Anhwa maju ke depan tanpa rasa takut sedikitpun. Dengan ilmu bela dirinya, dia berhasil menumbangkan perampok yang menghadangnya. Putri Tere merasa lega, karena bisa melanjutkan perjalanan dengan aman. 

Sampai di bawah bukit, betapa gembiranya Putri Tere menyaksikan pemandangan rumah-rumah penduduk yang berjejer rapi. Ada sawah yang padinya mulai menguning, serta sungai dengan aliran airnya yang jernih. 


Anhwa disambut oleh ayahnya yang tak lain adalah seorang guru bela diri. Ayah Anhwa merasa terhormat mendapat kunjungan dari keluarga kerajaan. Tak lama kemudian, ternyata rombongan istana berhasil menyusul Putri Tere sampai ke rumah penduduk. Sang raja, turun dari kuda berwarna putih. 

“Putri Tere, kamu diculik oleh Anhwa kan? Ayo, kita segera kembali ke istana.” 
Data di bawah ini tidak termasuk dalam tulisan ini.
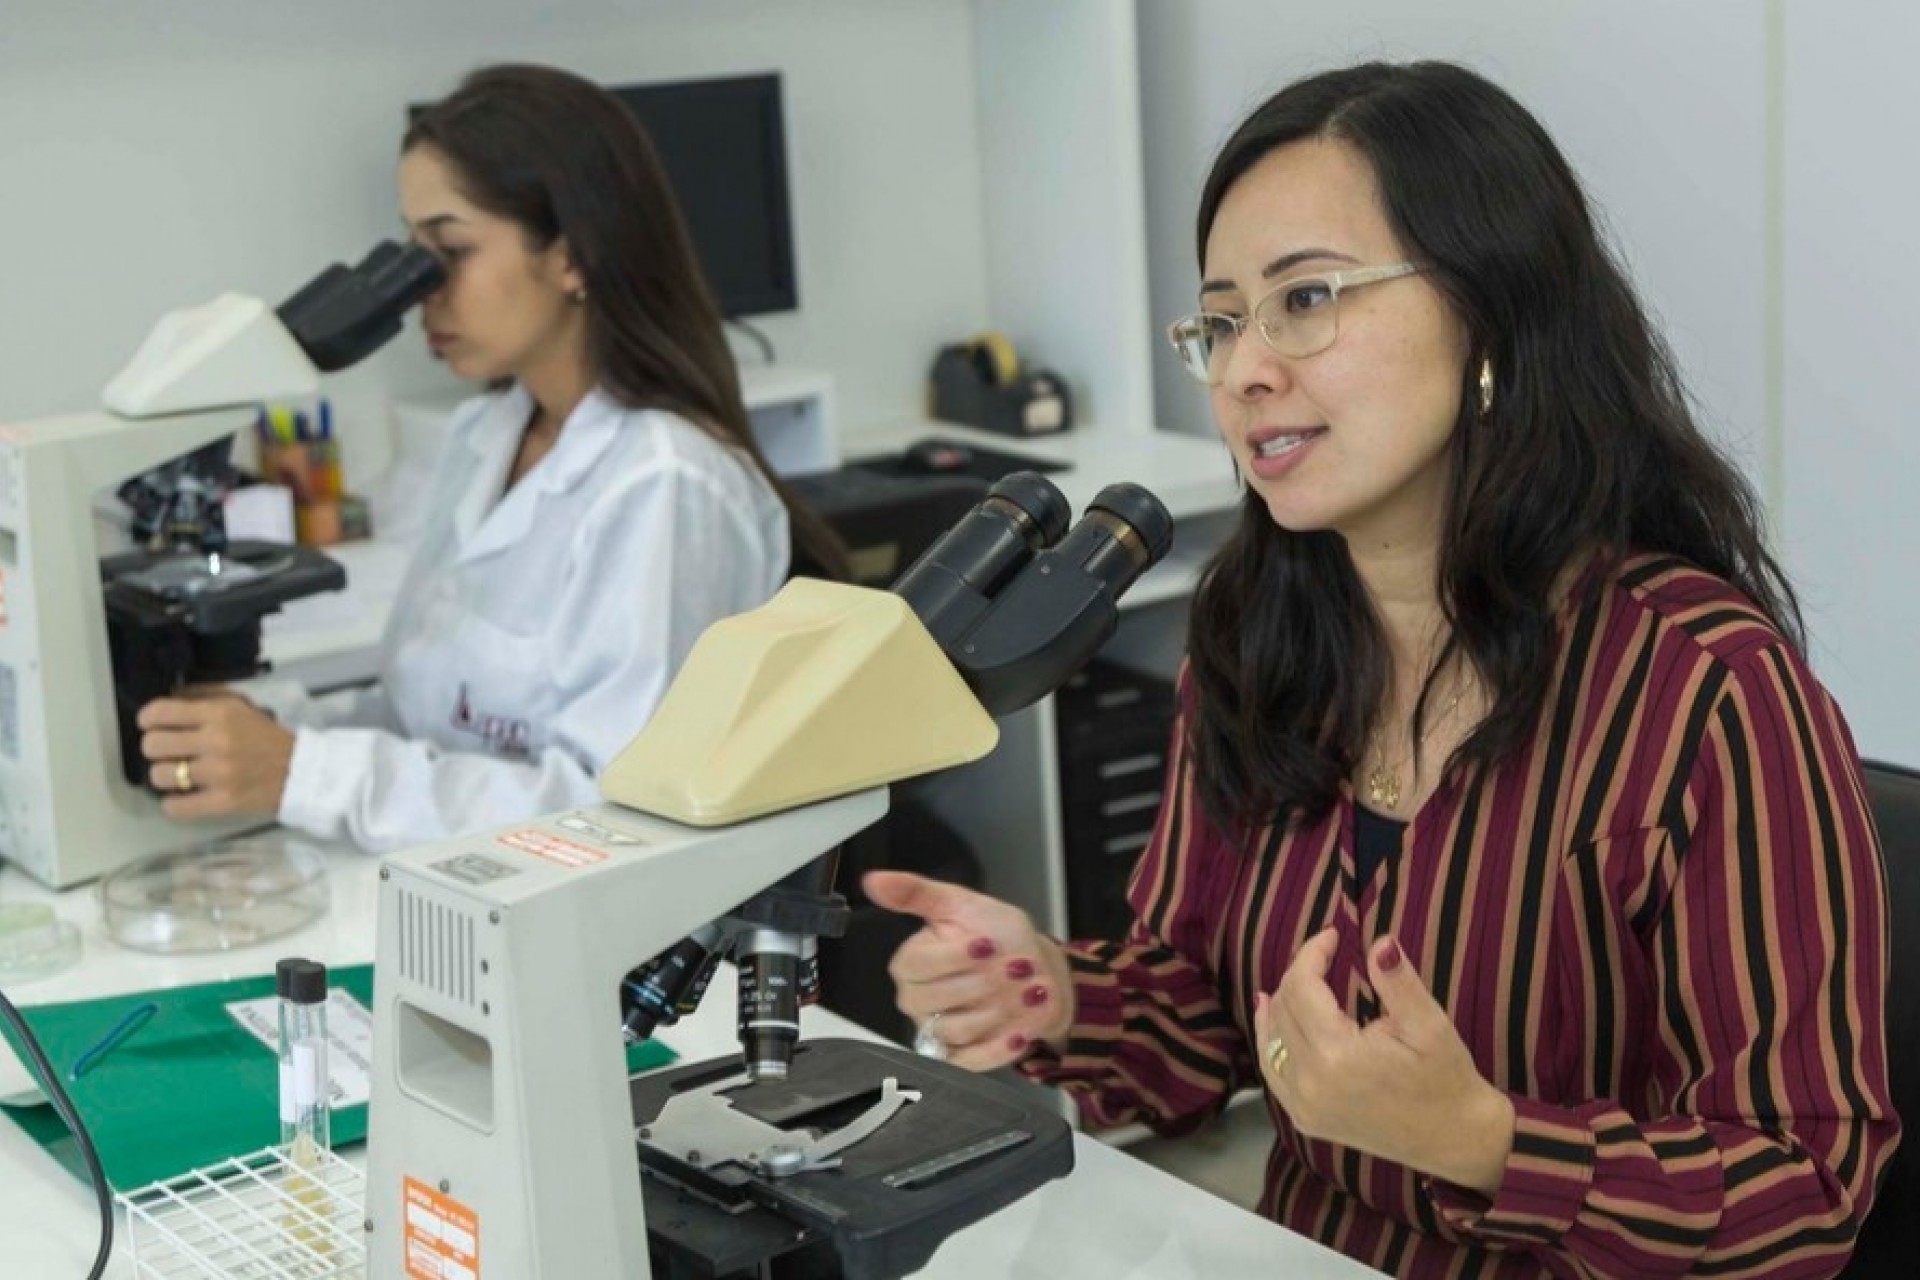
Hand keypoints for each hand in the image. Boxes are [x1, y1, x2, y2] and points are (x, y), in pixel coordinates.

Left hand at [136, 689, 294, 820]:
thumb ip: (203, 697)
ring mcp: (219, 774)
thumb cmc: (266, 738)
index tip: (152, 725)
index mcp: (219, 714)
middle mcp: (217, 741)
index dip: (148, 719)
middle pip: (152, 745)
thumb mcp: (240, 706)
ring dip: (166, 776)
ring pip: (159, 776)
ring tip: (181, 775)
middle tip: (170, 752)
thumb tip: (169, 698)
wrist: (301, 771)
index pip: (159, 712)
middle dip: (157, 749)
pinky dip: (175, 803)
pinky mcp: (223, 802)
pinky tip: (186, 796)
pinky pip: (175, 806)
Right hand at [863, 870, 1074, 1070]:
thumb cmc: (995, 934)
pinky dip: (999, 1047)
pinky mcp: (962, 1059)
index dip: (954, 956)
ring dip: (1000, 1009)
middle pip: (935, 1000)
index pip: (917, 965)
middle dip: (984, 982)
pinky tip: (1022, 1028)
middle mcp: (918, 1001)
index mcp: (911, 963)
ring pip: (957, 1030)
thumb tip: (873, 879)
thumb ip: (916, 893)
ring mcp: (939, 1032)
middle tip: (1017, 966)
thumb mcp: (960, 903)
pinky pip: (971, 1064)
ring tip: (1029, 990)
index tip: (987, 943)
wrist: (1035, 969)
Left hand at [1255, 929, 1514, 1195]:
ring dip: (1280, 1005)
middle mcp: (1310, 1082)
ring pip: (1271, 1040)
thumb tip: (1380, 942)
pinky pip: (1274, 1072)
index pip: (1303, 988)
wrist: (1454, 1139)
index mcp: (1337, 1055)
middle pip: (1284, 1010)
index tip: (1332, 935)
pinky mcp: (1306, 1120)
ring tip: (1290, 979)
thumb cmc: (1446, 1079)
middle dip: (1300, 975)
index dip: (1312, 954)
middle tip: (1325, 956)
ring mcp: (1304, 1106)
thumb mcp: (1429, 1024)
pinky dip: (1271, 1041)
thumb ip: (1398, 981)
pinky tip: (1272, 1022)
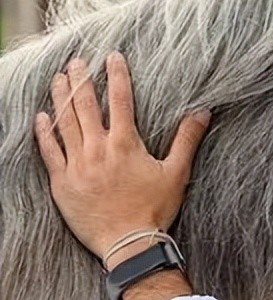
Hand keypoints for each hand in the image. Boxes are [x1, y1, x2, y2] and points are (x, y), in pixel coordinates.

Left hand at [34, 53, 209, 264]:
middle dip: (82, 80)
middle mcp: (98, 149)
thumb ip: (187, 140)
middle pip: (86, 106)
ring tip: (58, 79)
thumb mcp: (177, 173)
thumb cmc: (155, 210)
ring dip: (61, 98)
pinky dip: (45, 132)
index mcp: (126, 145)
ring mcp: (77, 165)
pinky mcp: (63, 182)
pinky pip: (50, 151)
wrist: (129, 244)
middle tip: (77, 61)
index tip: (112, 56)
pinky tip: (42, 117)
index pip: (121, 100)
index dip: (117, 75)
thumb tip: (203, 112)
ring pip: (65, 123)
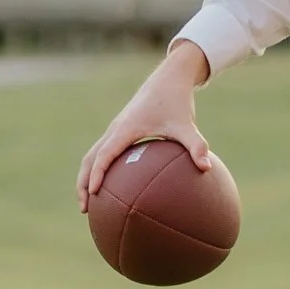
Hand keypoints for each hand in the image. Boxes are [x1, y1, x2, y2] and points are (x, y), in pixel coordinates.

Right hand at [78, 41, 212, 210]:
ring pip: (92, 156)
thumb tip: (206, 168)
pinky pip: (104, 153)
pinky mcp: (120, 132)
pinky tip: (114, 189)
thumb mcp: (187, 125)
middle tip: (84, 209)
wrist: (168, 79)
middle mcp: (115, 130)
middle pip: (90, 159)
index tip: (93, 194)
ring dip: (87, 178)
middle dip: (83, 183)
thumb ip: (196, 146)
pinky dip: (100, 170)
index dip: (97, 174)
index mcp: (125, 129)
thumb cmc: (177, 102)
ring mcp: (115, 131)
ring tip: (91, 204)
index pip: (104, 154)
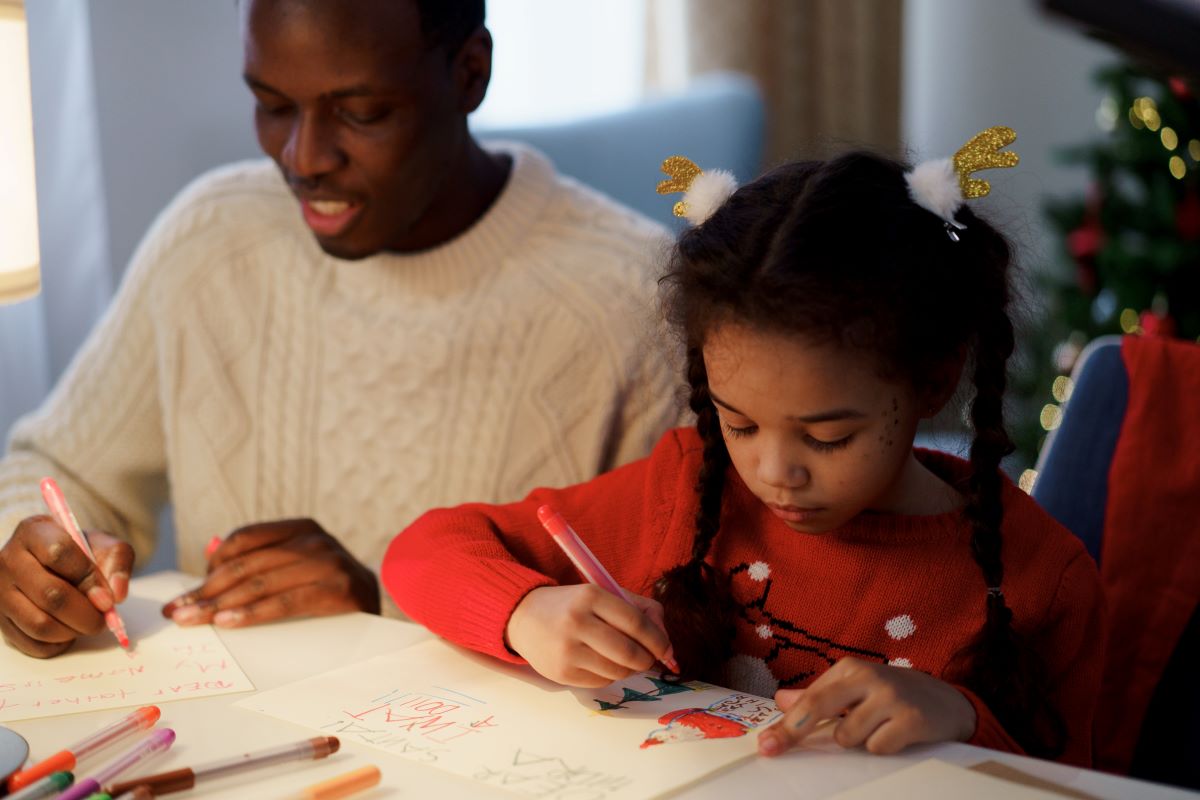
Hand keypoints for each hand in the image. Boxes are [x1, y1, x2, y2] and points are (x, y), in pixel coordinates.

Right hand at [0, 515, 132, 657]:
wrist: (53, 563)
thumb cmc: (80, 553)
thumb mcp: (103, 545)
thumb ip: (118, 561)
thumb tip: (117, 595)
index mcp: (33, 532)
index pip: (60, 553)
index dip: (89, 579)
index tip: (108, 597)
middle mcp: (8, 560)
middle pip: (51, 594)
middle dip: (86, 613)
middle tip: (103, 618)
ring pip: (39, 624)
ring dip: (73, 631)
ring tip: (87, 623)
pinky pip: (31, 644)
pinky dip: (58, 644)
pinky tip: (69, 631)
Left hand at [161, 518, 379, 627]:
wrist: (379, 606)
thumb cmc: (329, 589)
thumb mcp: (297, 565)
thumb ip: (260, 558)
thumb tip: (209, 551)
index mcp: (302, 527)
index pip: (244, 539)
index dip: (211, 566)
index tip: (186, 593)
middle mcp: (315, 539)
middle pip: (246, 564)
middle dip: (206, 591)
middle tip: (177, 613)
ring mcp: (329, 562)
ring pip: (260, 584)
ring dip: (219, 605)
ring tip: (193, 621)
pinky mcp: (339, 589)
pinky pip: (285, 602)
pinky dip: (252, 613)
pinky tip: (228, 623)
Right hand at [505, 584, 673, 687]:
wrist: (524, 617)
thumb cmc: (572, 605)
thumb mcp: (603, 595)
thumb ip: (641, 610)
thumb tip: (667, 643)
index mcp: (590, 595)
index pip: (635, 622)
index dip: (658, 640)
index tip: (666, 649)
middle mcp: (577, 621)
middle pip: (629, 652)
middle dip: (647, 660)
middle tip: (649, 659)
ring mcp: (566, 649)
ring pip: (617, 671)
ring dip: (629, 670)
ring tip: (624, 660)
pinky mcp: (560, 673)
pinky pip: (601, 683)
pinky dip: (610, 676)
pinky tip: (601, 663)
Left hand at [757, 657, 976, 756]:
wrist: (947, 701)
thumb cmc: (891, 696)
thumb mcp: (854, 689)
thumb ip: (817, 695)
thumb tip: (780, 700)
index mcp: (848, 668)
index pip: (807, 699)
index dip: (784, 723)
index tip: (766, 744)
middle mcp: (867, 676)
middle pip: (817, 708)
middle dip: (792, 731)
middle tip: (773, 748)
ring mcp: (890, 697)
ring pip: (848, 737)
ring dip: (857, 741)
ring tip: (875, 729)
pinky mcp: (911, 719)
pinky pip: (878, 748)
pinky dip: (882, 748)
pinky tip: (895, 736)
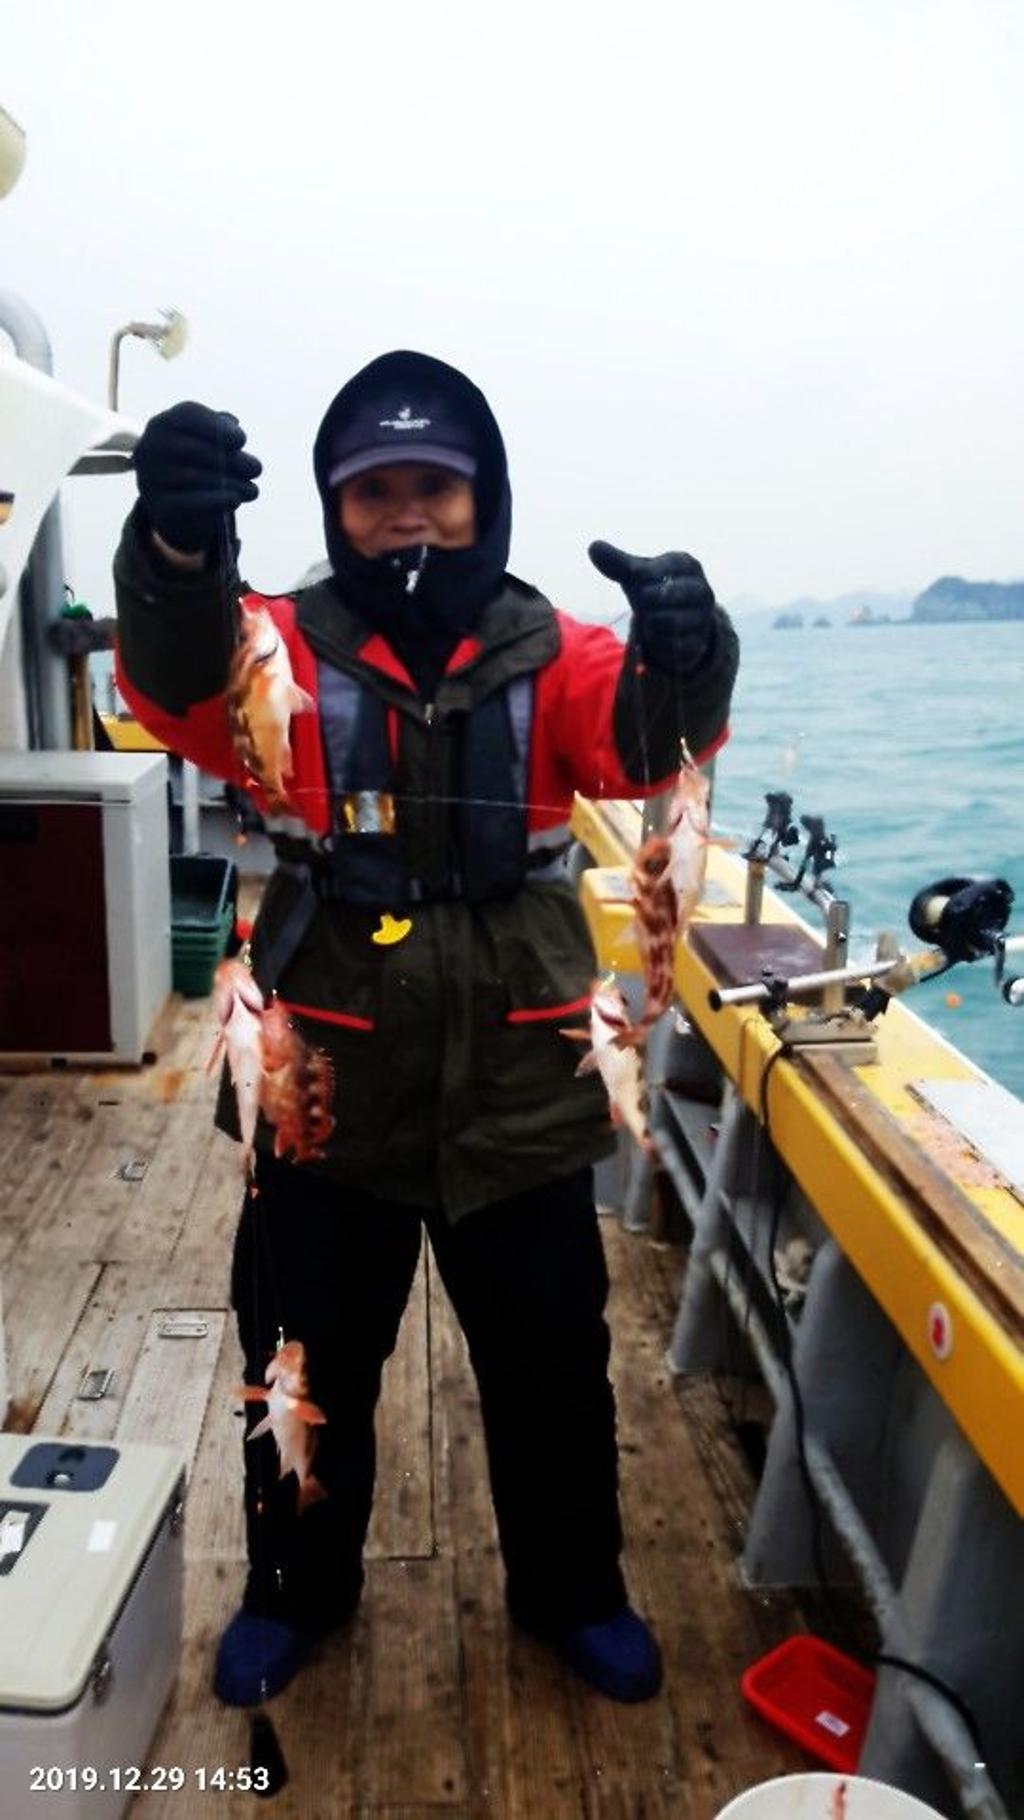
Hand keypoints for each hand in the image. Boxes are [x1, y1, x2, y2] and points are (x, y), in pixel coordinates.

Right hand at [132, 401, 261, 554]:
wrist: (176, 498)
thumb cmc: (198, 459)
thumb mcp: (207, 438)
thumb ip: (220, 427)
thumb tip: (232, 424)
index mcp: (163, 423)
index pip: (187, 416)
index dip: (215, 426)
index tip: (242, 441)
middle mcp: (150, 448)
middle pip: (193, 450)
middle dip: (230, 460)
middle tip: (256, 469)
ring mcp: (150, 477)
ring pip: (193, 478)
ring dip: (229, 483)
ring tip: (252, 489)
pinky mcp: (157, 506)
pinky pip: (186, 503)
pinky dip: (213, 502)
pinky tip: (235, 500)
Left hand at [589, 539, 715, 674]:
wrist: (674, 624)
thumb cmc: (655, 589)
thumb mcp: (636, 576)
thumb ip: (617, 563)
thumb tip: (593, 546)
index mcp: (688, 565)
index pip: (669, 565)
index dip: (647, 573)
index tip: (634, 577)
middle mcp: (701, 590)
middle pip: (673, 593)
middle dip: (651, 598)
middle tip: (643, 599)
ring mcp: (702, 617)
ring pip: (674, 621)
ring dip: (653, 621)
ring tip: (650, 618)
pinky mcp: (698, 642)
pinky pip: (675, 644)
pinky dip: (659, 641)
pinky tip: (655, 635)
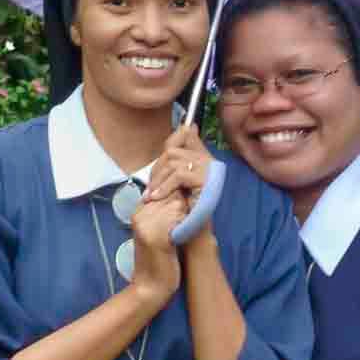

“Tidak Ayah, justru aku yang meminta Anhwa untuk mengajak keluar dari istana. Sejak dulu, aku selalu ingin tahu bagaimana suasana pedesaan. Tadi, saat di jalan bahkan Anhwa menyelamatkanku dari perampok hutan.” 

Raja memeluk Putri Tere erat-erat. Dia takut sekali jika harus kehilangan putrinya untuk yang kedua kali. Cukup putri pertamanya saja yang pergi karena dibunuh oleh orang jahat. Raja pun, berterimakasih pada Anhwa dan berjanji akan memberikan hadiah untuknya karena telah menjaga Putri Tere.